Steve Garfield

February 10, 2010

We were paid a visit by nationally (perhaps I should say world)-renowned video-news-gatherer Steve Garfield on Monday. Steve’s had his videos posted everywhere, from the BBC to CNN. He’s also a reporter for rocketboom.com.

I thought what he had to say was pretty interesting, and what he had to show us pretty useful overall. What I gathered most from it is how engaging video can be as a news medium, and how in this day and age it can be ridiculously interconnected and widely broadcast to anyone, anywhere.

He took streaming video of our classroom that he was able to post live, at that moment, on the internet, that was able to be followed by any of his twitter followers, which I thought was a pretty nifty little thing to be able to do.

Imagine the possibilities, of, say, an Anderson Cooper broadcasting his live movements out in the field to the thousands upon thousands of people that turn to him for news? I think that’s a pretty wild concept.

He also made us think about the ethics involved with live video, giving an example of a video he made where a woman named Nancy Hogan interrupted an interview he was doing. She was probably not all right in the head, but her questions were surprisingly pointed and I think his overlying philosophy on the situation was spot on:

What I’m doing is I’m just capturing, just sitting back and capturing, letting the camera roll. She had come over the rope and interrupted, so you might turn off your camera. What I think is leave the camera going and capture it all. Some reporters are like ‘whoa that’s not right.’  In a public place like that there’s no expectation of privacy, and beyond that she came across the rope, she saw the cameras, she wanted to participate in the recording.
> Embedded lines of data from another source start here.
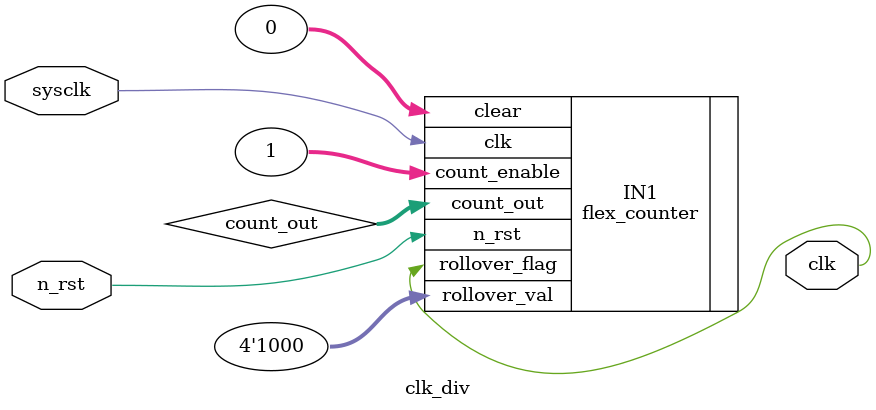
<source format=sv>

module clk_div (
	input wire	sysclk,
			n_rst,
	output reg	clk
);

	reg [3:0] count_out;

	flex_counter #(4) IN1 (.clk(sysclk), .n_rst(n_rst), .clear(0), .count_enable(1), .rollover_val(4'b1000), .rollover_flag(clk), .count_out(count_out)) ;

endmodule

</source>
I think it’s fine.

I think one of the best examples of first-person video reporting he gave us was his walkthrough at his Jamaica Plain voting center from election day 2008. He was told he couldn’t videotape anything, but he knew the law and tried to explain to the people there he could, in fact, videotape the surroundings. Ultimately he left, but getting the entire process on video like that provides insight that you can’t really express with words.

Through his dedication and love of the craft, he was also able to spin his work into various paying gigs, which is something most aspiring journalists should look into figuring out, or copying.

I wouldn’t discount doing stuff because it’s free because you have to have experience and do things right now.

Good advice, I’d say. Want to do something? Do it, do it well, and chances are if it’s really worthwhile somebody will be willing to pay for it.